Edwin Lutyens was one of the greatest British architects, possibly the greatest of his era. His design for the Cenotaph was originally intended to be a temporary structure, but became so beloved of the British people that it was replaced with a permanent version made of white stone. Its design has often been copied elsewhere in Britain and in other Commonwealth nations, and it is the centre of Remembrance Day events each November 11.
Like all cenotaphs, its design is that of an empty tomb, a memorial to ‘the Unknown Soldier’ – to all those who lost not merely their lives but their identities, but also to all those who served. It is sometimes referred to as “The Glorious Dead.”
One of those great “end of the millennium” boondoggles, the Millennium Dome – now renamed the O2 Dome, because heaven forbid that something not have a company’s name on it – sits in London, touching the Prime Meridian as it makes its way through Greenwich. It was the site of a private party (of the kind referred to as ‘star-studded’ in the more gushing newsrags) on New Year’s Eve, 1999, and opened as an exhibition centre that the public were allowed into the next day.
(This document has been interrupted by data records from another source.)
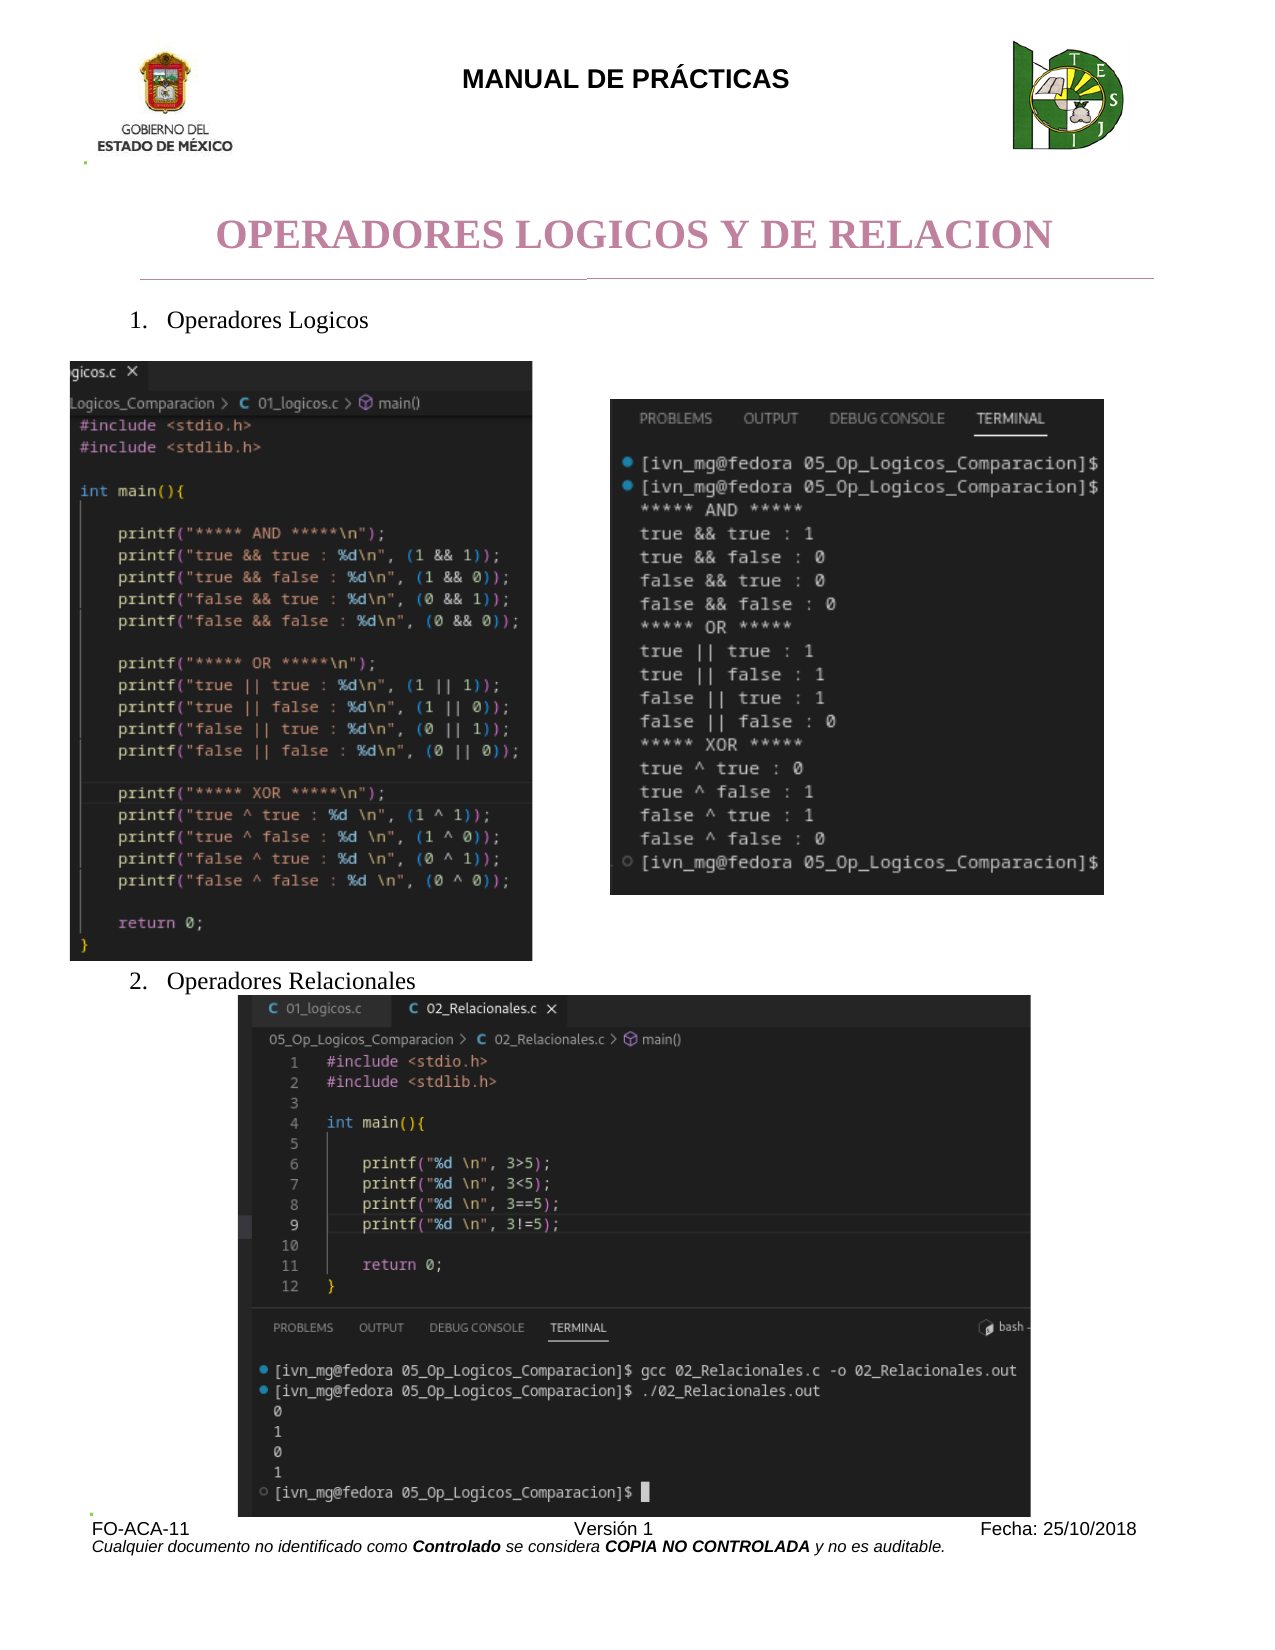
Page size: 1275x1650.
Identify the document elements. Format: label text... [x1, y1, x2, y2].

picture [89, 41, 235, 160]
picture [610, 399, 1104, 895]
picture [237, 995, 1031, 1517]
picture [1012, 40, 1130, 156]
text OPERADORES LOGICOS Y DE RELACION [92, 209, 1177, 257]
list Operadores Logicos [129, 305, 1177, 334]
list Operadores Relacionales [129, 966, 1177, 995]
picture [69, 361, 533, 961]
The Millennium Dome was controversial both during and after its construction – it was seen as a waste of public monies (being largely built with government money), and something of a white elephant. There were originally plans for it to host one of Premier League football teams, but nothing ever came of it. In 2002, the company that ran the Dome declared bankruptcy. Today, it still stands in London, where it is best known in recent years from serving as the site of the gymnastics events of the 2012 Olympics.